Chickamauga, GA – Many Americans celebrate Independence Day with a parade, picnic or BBQ and of course, fireworks. “It’s enjoyable, but they are dangerous. They can hurt and they have hurt so just be very cautious when you do fireworks,” says Walker County Fire Inspector Jeff Roerdink.
Fireworks were involved in over 9,000 injuries that required a hospital visit in 2018, according to the Consumer Product Safety Commission.
Roerdink offers a few recommendations to keep you from becoming a statistic this Fourth of July. “If you have a firework, don’t hold on to that firework. That firework is considered an explosive and it can remove fingers and cause all sorts of damage. Be smart with what you are going to do with these fireworks. Don’t shoot them at each other.”

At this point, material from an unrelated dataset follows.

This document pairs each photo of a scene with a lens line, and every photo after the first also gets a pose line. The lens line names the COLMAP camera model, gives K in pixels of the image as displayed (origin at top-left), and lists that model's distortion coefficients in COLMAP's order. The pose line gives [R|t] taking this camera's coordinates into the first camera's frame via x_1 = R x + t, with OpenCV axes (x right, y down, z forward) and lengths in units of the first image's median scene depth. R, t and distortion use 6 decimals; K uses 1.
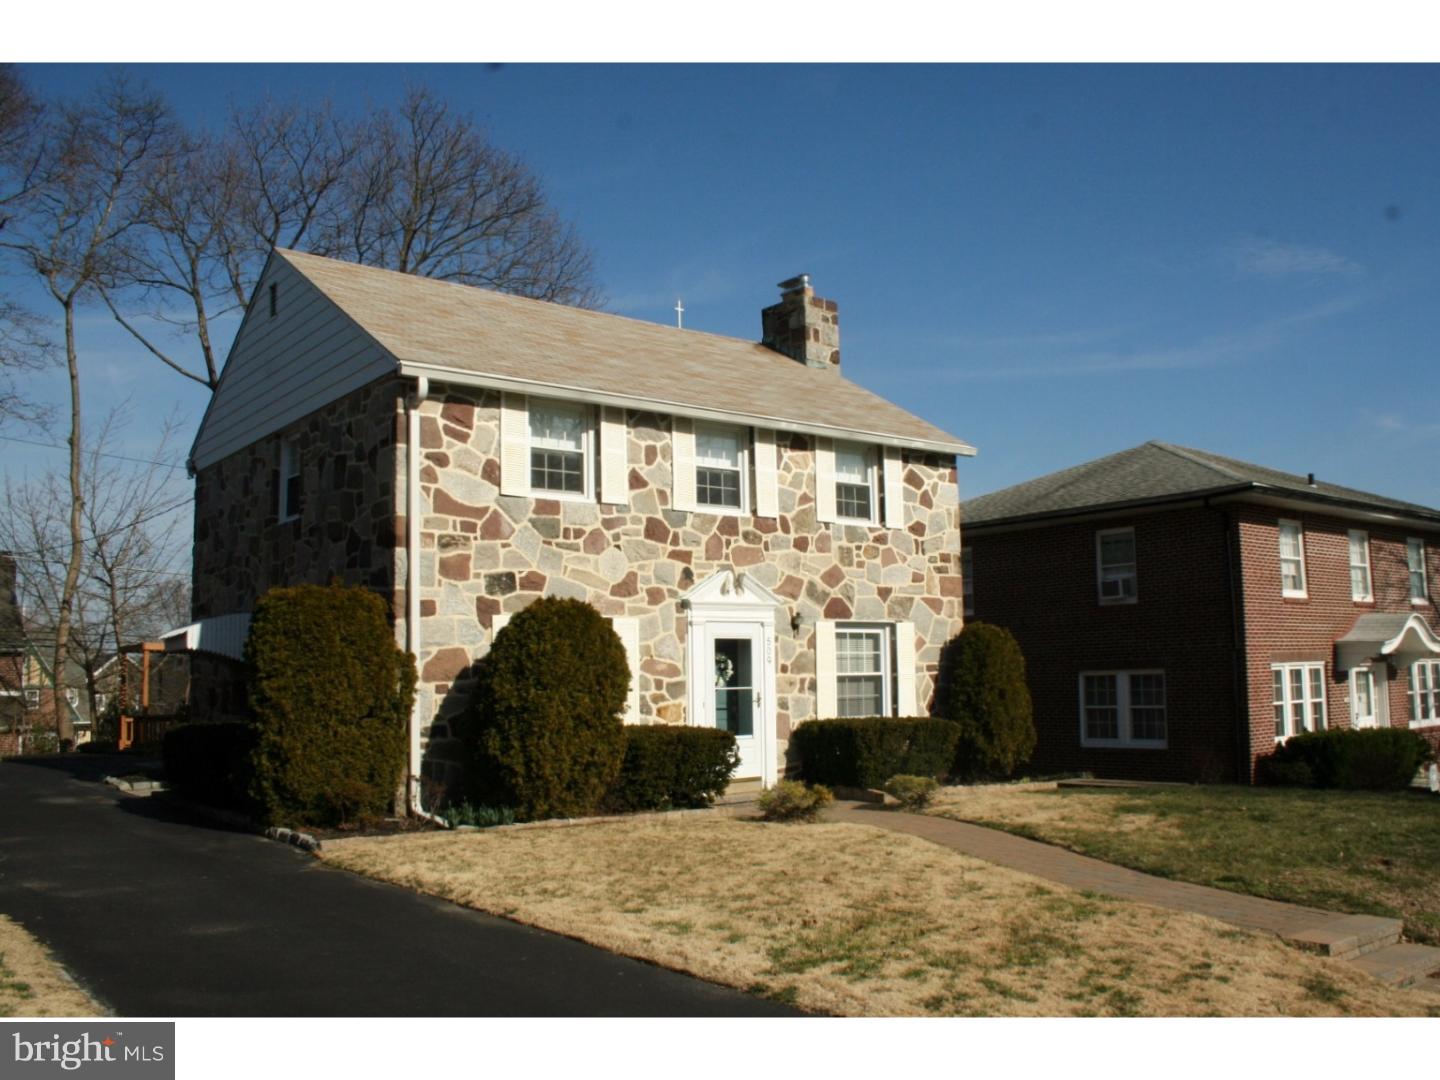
lens RADIAL K [[1265.1, 0, 717.2], [0, 1265.1, 541.9], [0, 0, 1]] dist [-0.039169, -0.004024]
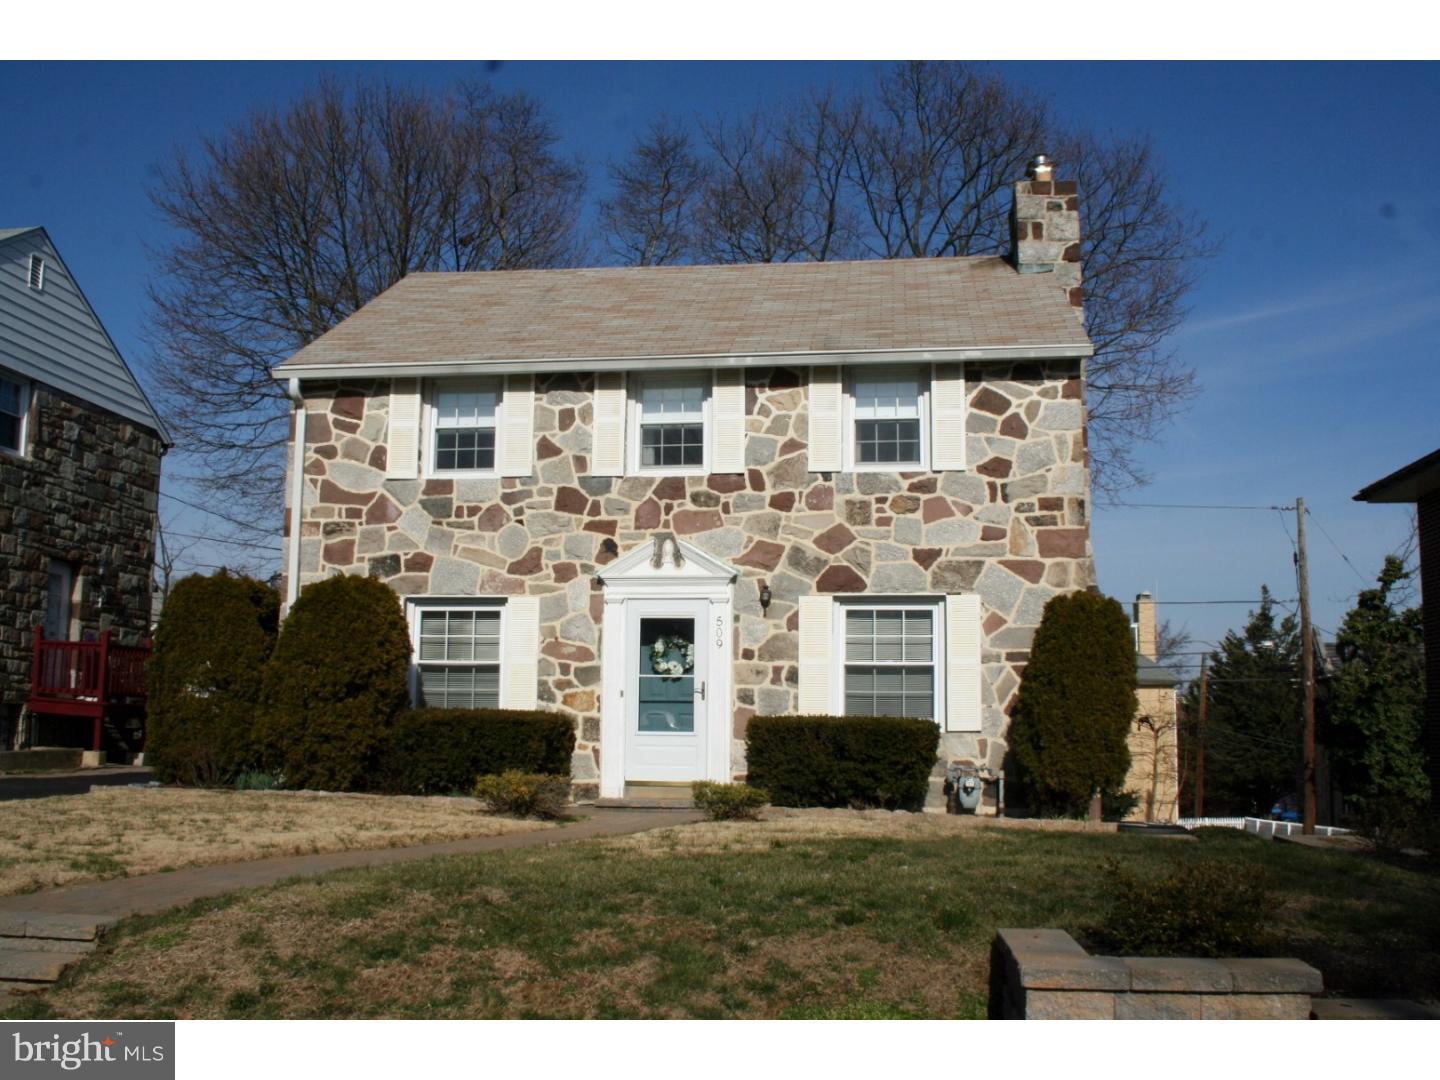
lens RADIAL K [[1265.1, 0, 719.0], [0, 1265.1, 537.6], [0, 0, 1]] dist [-0.039169, -0.004024]
pose [[0.694411, -0.061266, -0.716965, 0.639734], [0.058349, 0.997882, -0.028757, 0.047058], [0.717209, -0.021865, 0.696515, 0.414700]]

Here are a few other safety tips:
- Shoot fireworks off from a solid surface, like a concrete pad, so they won’t fall over
- Never try to relight a dud
- Keep a bucket of water close by to douse spent fireworks
- Think twice before letting small children hold sparklers, which burn hot enough to cause third degree burns
On the subject of sparklers, Roerdink has some additional perspective. “To put it into perspective, wood generally burns at 300 to 400 degrees fahrenheit, so a sparkler is 1200 degrees fahrenheit, that temperature is enough temperature to actually burn some metals.”
Roerdink says the best way to take part in a fireworks display is as a viewer… letting professionally trained pyrotechnicians handle the show. “I just want to make sure everybody has a safe and happy Fourth of July from Walker County Fire Rescue.”

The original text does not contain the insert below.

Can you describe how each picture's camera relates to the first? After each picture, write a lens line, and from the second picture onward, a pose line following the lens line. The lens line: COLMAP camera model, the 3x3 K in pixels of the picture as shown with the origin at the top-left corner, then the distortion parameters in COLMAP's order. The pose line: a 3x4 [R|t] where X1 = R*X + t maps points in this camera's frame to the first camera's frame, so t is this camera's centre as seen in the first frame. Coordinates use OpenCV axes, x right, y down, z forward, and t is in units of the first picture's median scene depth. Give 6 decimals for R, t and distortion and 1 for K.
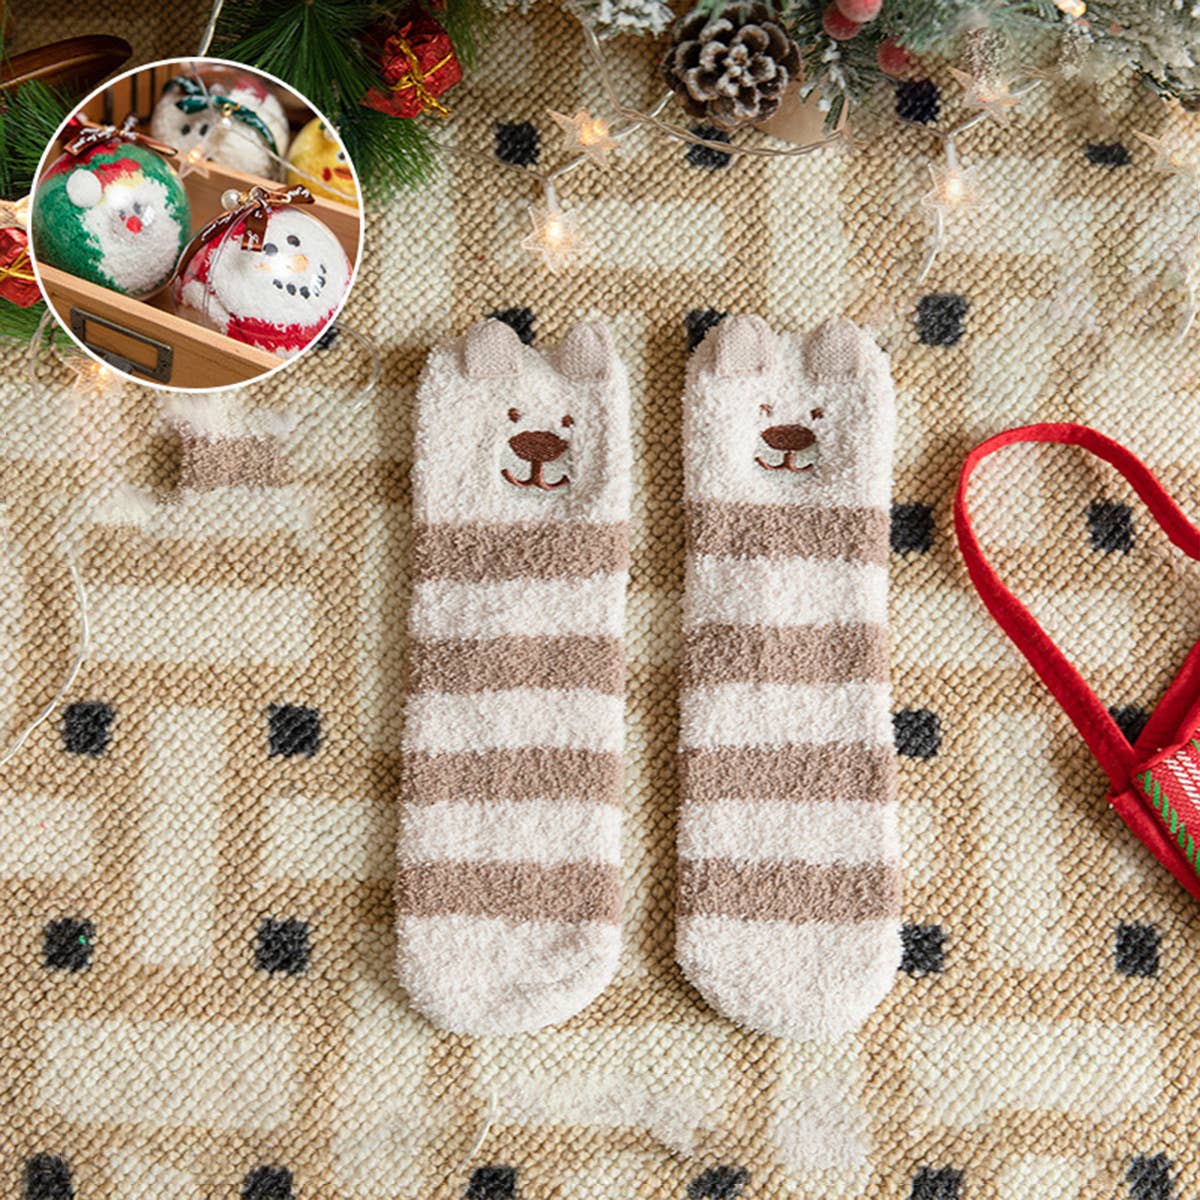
lens RADIAL K [[2183.4, 0, 656.0], [0, 2183.4, 595.6], [0, 0, 1]] dist [-0.004802, 0.000000]
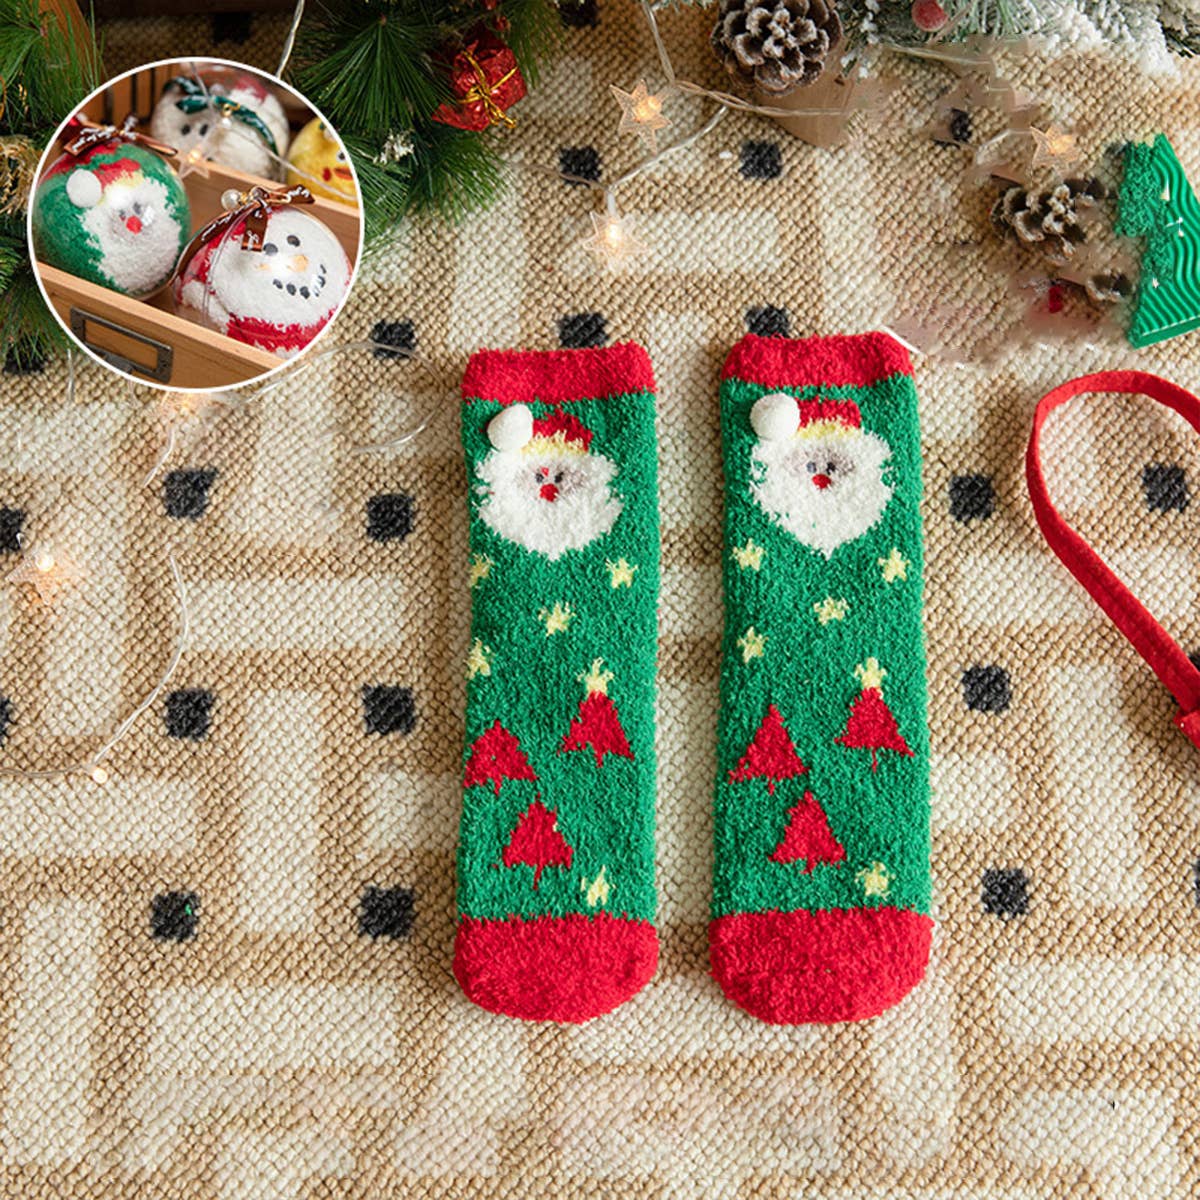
lens RADIAL K [[2183.4, 0, 653.2], [0, 2183.4, 567.3], [0, 0, 1]] dist [-0.004802, 0.000000]
pose [[0.998453, -0.043411, -0.034733, 0.000167], [0.039459, 0.993439, -0.107344, 0.111899], [0.039165, 0.105807, 0.993615, -0.034976]]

One thought on “How Walker Works – Fireworks Safety”
Walker County’s approval of fireworks is simply for the amount of revenue the sale of fireworks bring to the county. Although it’s legal in Georgia to shoot fireworks any day of the week, including holidays, the fact still remains that there are those in the county adversely affected by fireworks. Some families are being held literally hostage in a literal “war zone” by fireworks loud enough to shake the windows in nearby houses. The ones shooting the fireworks have no compassion for those who suffer from PTSD in addition to our 4-legged family members who are afraid to go outside for literally days after a holiday. Yes, fireworks are legal, but where are OUR rights? Georgia made the sale and use of fireworks legal, but it didn’t outlaw mandating areas where fireworks could be used. If you want to use fireworks, designate certain areas where they can be used. This would address the legality AND give some peace-of-mind to those adversely affected by the “cannon fire” they are currently being exposed to. Yes, your rights matter, but so do ours.